- Exercise aim
Nothing but the images is to be left out of your exact copy of the entries.

- Records supplied

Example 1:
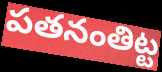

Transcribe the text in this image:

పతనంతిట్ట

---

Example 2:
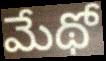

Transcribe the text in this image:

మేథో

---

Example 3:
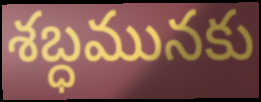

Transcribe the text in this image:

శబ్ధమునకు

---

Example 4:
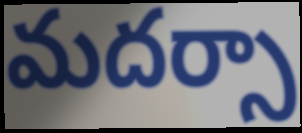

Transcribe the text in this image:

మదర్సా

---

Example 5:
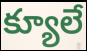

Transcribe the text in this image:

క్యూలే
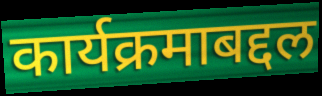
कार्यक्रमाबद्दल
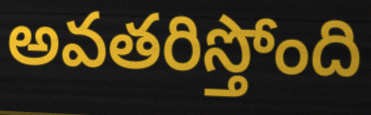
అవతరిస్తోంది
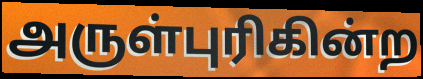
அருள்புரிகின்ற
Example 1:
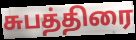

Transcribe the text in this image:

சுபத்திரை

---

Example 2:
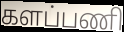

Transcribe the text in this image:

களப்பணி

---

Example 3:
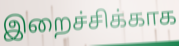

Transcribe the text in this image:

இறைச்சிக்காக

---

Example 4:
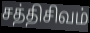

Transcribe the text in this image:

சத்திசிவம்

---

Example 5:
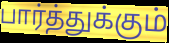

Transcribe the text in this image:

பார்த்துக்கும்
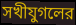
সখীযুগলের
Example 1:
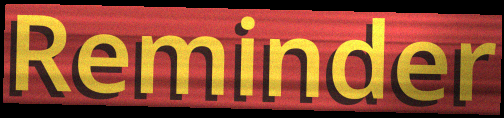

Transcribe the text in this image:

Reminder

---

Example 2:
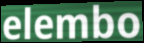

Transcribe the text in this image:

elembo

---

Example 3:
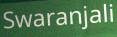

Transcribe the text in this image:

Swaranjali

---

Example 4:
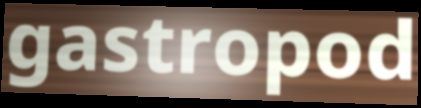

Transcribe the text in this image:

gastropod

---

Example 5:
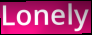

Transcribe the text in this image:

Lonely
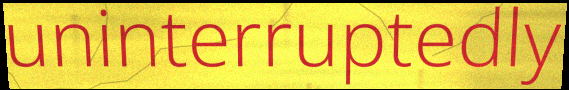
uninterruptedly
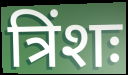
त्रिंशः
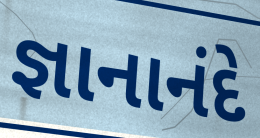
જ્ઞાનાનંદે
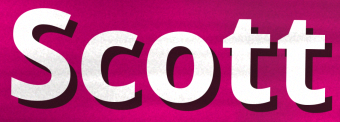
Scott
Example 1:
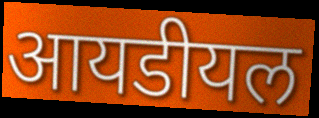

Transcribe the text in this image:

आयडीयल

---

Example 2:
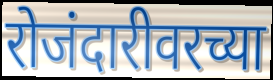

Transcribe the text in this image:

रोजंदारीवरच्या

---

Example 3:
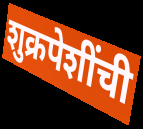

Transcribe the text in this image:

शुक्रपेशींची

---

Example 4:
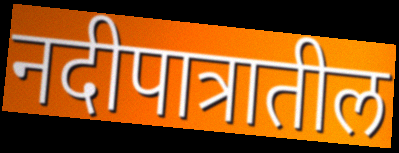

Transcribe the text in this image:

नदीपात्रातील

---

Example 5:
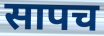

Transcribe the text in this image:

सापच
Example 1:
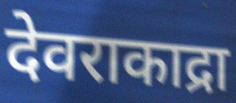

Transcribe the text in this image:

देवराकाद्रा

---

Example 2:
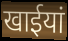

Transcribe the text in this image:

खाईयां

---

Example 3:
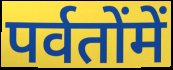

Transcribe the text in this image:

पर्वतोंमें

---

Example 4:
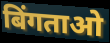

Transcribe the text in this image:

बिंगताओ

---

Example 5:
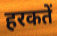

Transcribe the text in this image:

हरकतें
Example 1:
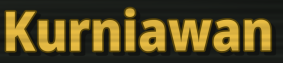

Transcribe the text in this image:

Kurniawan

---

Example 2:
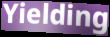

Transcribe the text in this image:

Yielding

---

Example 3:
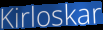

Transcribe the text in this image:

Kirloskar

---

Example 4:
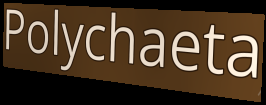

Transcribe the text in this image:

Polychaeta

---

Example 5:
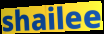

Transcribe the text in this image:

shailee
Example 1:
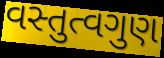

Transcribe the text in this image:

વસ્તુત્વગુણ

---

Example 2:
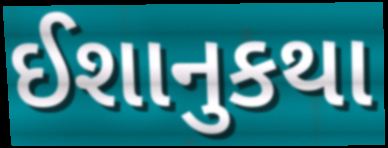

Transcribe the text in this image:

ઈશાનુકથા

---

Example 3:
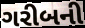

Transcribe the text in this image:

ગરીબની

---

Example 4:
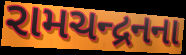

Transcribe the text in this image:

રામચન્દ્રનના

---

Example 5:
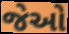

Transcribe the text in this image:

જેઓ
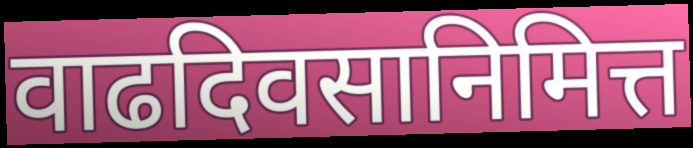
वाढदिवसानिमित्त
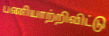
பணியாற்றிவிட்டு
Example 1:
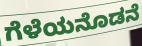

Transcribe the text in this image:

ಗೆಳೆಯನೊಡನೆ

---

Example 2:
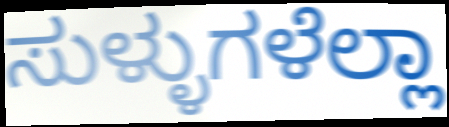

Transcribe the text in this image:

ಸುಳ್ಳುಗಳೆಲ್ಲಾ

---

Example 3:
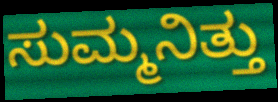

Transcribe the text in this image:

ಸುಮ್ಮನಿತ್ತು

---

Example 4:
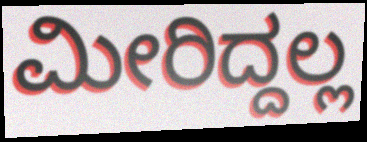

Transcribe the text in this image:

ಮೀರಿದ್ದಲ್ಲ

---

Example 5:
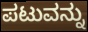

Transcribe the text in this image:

- Your solution
Example 1:

Transcribe the text in this image:

పతనంతిట్ట

---

Example 2:

Transcribe the text in this image:

మేథో

---

Example 3:

Transcribe the text in this image:

శబ్ధమునకు

---

Example 4:

Transcribe the text in this image:

మదర్సా

---

Example 5:

Transcribe the text in this image:

క్యూలే
कार्यक्रमाबद्दल
అవతరిస్తోంది
அருள்புரிகின்ற
Example 1:

Transcribe the text in this image:

சுபத்திரை

---

Example 2:

Transcribe the text in this image:

களப்பணி

---

Example 3:

Transcribe the text in this image:

இறைச்சிக்காக

---

Example 4:

Transcribe the text in this image:

சத்திசிவம்

---

Example 5:

Transcribe the text in this image:

பார்த்துக்கும்
সখীযুগলের
Example 1:

Transcribe the text in this image:

Reminder

---

Example 2:

Transcribe the text in this image:

elembo

---

Example 3:

Transcribe the text in this image:

Swaranjali

---

Example 4:

Transcribe the text in this image:

gastropod

---

Example 5:

Transcribe the text in this image:

Lonely
uninterruptedly
त्रिंशः
જ્ઞાનાનંદે
Scott
Example 1:

Transcribe the text in this image:

आयडीयल

---

Example 2:

Transcribe the text in this image:

रोजंदारीवरच्या

---

Example 3:

Transcribe the text in this image:

शुक्रपेशींची

---

Example 4:

Transcribe the text in this image:

नदीपात्रातील

---

Example 5:

Transcribe the text in this image:

सापच
Example 1:

Transcribe the text in this image:

देवराकाद्रा

---

Example 2:

Transcribe the text in this image:

खाईयां

---

Example 3:

Transcribe the text in this image:

पर्वतोंमें

---

Example 4:

Transcribe the text in this image:

बिंगताओ

---

Example 5:

Transcribe the text in this image:

हरकतें
Example 1:

Transcribe the text in this image:

Kurniawan

---

Example 2:

Transcribe the text in this image:

Yielding

---

Example 3:

Transcribe the text in this image:

Kirloskar

---

Example 4:

Transcribe the text in this image:

Polychaeta

---

Example 5:

Transcribe the text in this image:

shailee
Example 1:

Transcribe the text in this image:

વસ્તુત્વગુણ

---

Example 2:

Transcribe the text in this image:

ઈશાનુકથા

---

Example 3:

Transcribe the text in this image:

ગરીબની

---

Example 4:

Transcribe the text in this image:

રામચન્દ્રનના

---

Example 5:

Transcribe the text in this image:

જેઓ
वाढदिवसानिमित्त
பணியாற்றிவிட்டு
Example 1:

Transcribe the text in this image:

ಗೆಳೆಯನೊಡನೆ

---

Example 2:

Transcribe the text in this image:

ಸುಳ್ಳುಗಳೆಲ್ಲಾ

---

Example 3:

Transcribe the text in this image:

ಸುಮ್ಮನಿತ್ತು

---

Example 4:

Transcribe the text in this image:

ಮೀರಿದ್ದಲ್ಲ

---

Example 5:

Transcribe the text in this image:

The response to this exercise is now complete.